My thoughts as a coach and competitor, whether I'm being influenced by Jose or Hose B, are to share nothing. Kick the other guys ass and let him guess where he went wrong; it will eat him alive and either fuel his fire and bring out the best in him, or it will bring forth his worst. Interestingly, this worst is often littered with excuses and you'll know it when you see it (as you often do, and not just on public Internet forums, but in person). If he goes this route and begins to make excuses, you should have the ability to see right through him, and to see right through them, and let him fuel your fire. Let's face it: excuses don't change the facts and nobody ever excused his way to being his best. So rather than make them, make good.

The athlete in me, however, loves a good battle, whether it's on the race course or in a heated discussion or via the written word, where I can textually harass unsuspecting newbies and nubiles alike. (Rest assured, I do not sexually harass anyone, except maybe the undeserving.) From the time I was captain of my debate team in eighth grade (read: nerd), I have always loved a good argument. Eighth grade, for what it's worth, was the toughest three years of my life, but never mind that. Anyway, in one particularly heated debate, my finely-tuned team knew we were in trouble and on the defensive so we told the other one to go, and I quote, "F#@k yourselves." We thought we had won because our opposition was rendered speechless and it's generally accepted as fact that if you aim to be victorious when on a debate team, your squad needs to refrain from silence. It's hard to win a war of words when you're mute.
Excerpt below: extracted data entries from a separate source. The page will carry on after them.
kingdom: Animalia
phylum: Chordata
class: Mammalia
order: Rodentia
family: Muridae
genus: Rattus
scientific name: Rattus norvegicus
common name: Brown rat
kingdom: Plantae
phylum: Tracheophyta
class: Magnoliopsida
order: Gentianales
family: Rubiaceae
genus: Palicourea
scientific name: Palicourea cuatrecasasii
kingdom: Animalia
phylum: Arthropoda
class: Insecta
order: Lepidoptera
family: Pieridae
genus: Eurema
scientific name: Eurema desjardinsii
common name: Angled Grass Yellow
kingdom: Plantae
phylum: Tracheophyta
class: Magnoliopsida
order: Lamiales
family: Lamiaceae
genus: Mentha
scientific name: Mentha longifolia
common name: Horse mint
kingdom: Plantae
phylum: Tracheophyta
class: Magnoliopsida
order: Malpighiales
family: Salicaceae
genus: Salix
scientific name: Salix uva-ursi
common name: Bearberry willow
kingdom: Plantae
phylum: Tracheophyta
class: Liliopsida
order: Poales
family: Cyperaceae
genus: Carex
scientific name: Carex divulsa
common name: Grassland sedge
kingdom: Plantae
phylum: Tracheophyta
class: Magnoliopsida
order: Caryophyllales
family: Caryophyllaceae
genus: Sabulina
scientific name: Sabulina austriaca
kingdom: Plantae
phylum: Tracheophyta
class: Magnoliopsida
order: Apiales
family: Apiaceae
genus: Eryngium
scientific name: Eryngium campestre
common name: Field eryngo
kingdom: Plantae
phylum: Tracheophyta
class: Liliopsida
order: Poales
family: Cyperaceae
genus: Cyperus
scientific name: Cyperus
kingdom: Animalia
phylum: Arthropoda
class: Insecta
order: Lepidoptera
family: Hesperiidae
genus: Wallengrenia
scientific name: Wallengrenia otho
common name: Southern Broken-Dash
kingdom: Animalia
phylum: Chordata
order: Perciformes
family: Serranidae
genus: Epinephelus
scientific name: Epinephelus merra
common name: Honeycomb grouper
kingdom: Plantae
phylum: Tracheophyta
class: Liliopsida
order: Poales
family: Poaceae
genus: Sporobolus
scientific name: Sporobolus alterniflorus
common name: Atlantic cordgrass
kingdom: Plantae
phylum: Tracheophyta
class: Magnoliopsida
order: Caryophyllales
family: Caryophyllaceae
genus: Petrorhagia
Also speechless, however, were the judges. And when they came to their senses, we were disqualified and subsequently suspended from school for the week, which I didn't really mind all that much except that it did bring my debate team days to an end.

Years later, when I was in ninth grade, I realized what a nerd I was for debating in the first place; it's better to be first place and let the dunces behind you do the debating. Because, let's face it: the guy who wins knows best, even if he has done so "incorrectly." (There is a difference between knowing the path, and walking the path.) Today, this little lesson still holds true. We're athletes: don't try to outsmart your competitors, just out-perform them when it matters most---on the race course. There you can lay it all on the line, not online. Kick their ass at the finish line (i.e., the bottom line) and watch the arguments in their heads begin. The excuses will likely follow.